Collection entries:

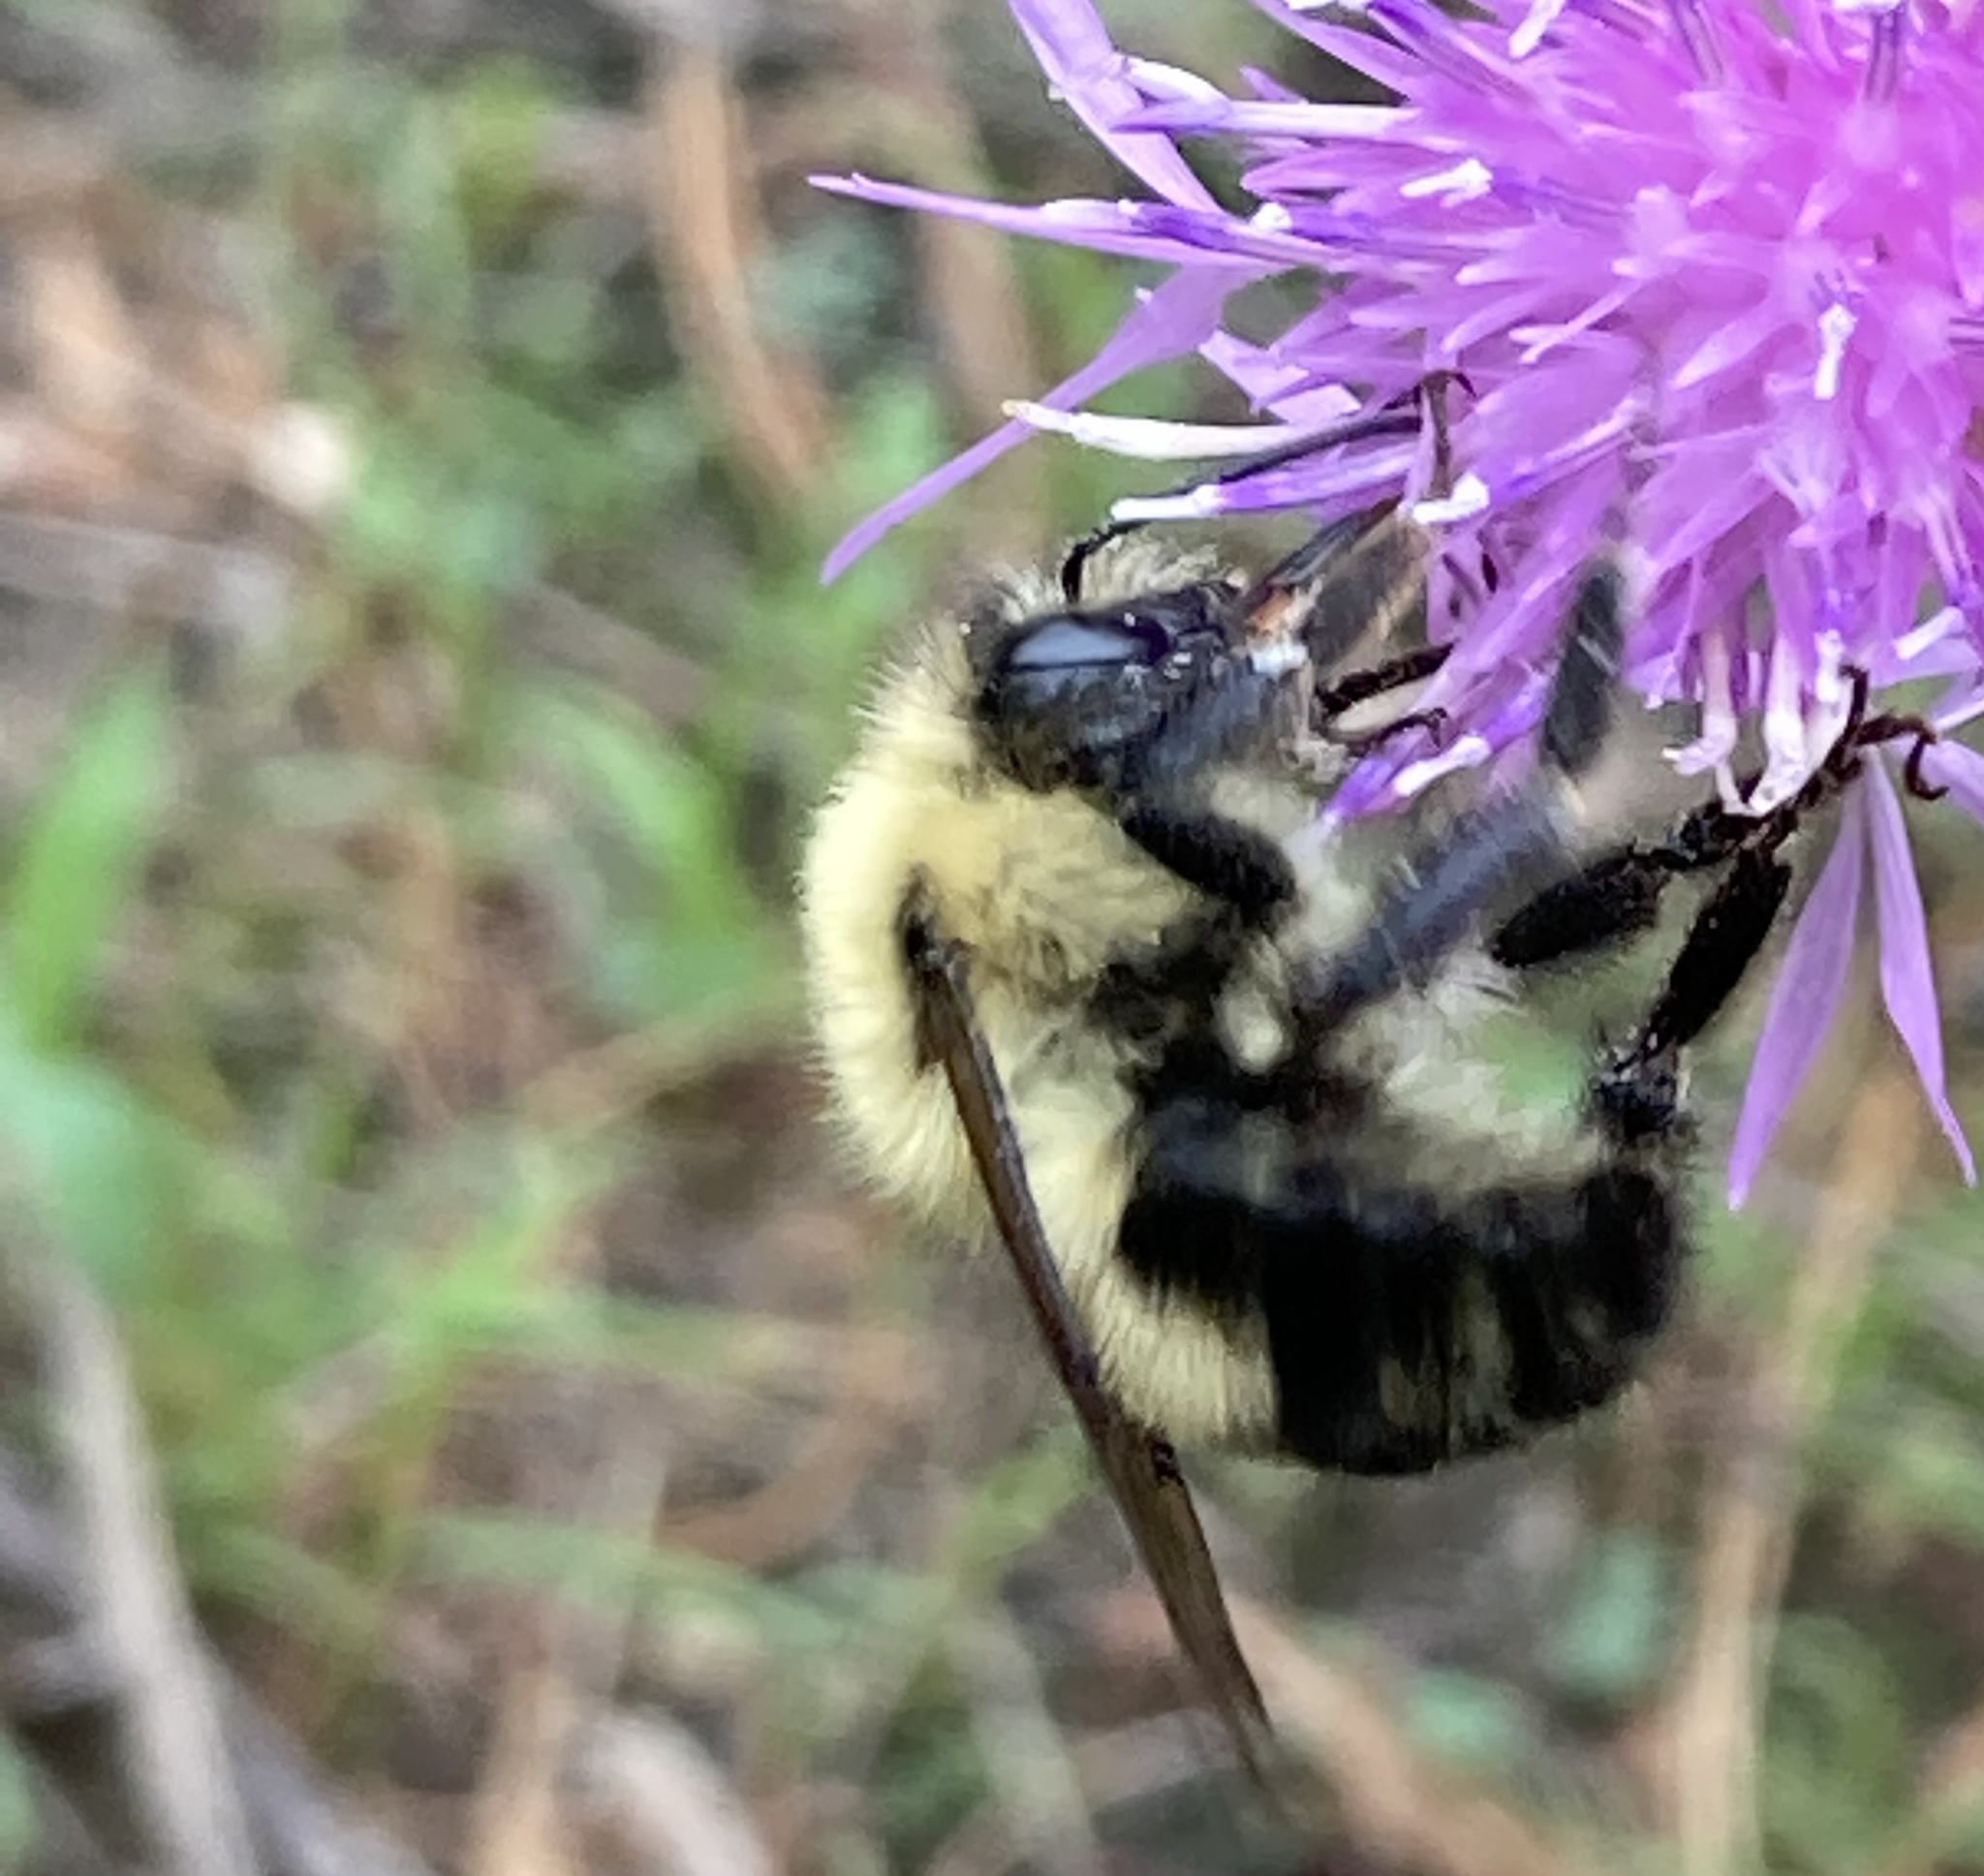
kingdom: Animalia
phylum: Arthropoda
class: Insecta
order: Hymenoptera
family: Apidae
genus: Bombus
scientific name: Bombus bimaculatus
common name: Two-spotted bumble bee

■ What is needed: Copy every text line in the records above word for word, and leave the pictures out of your answer.

■ Solution for this task:
kingdom: Animalia
phylum: Arthropoda
class: Insecta
order: Hymenoptera
family: Apidae
genus: Bombus
scientific name: Bombus bimaculatus
common name: Two-spotted bumble bee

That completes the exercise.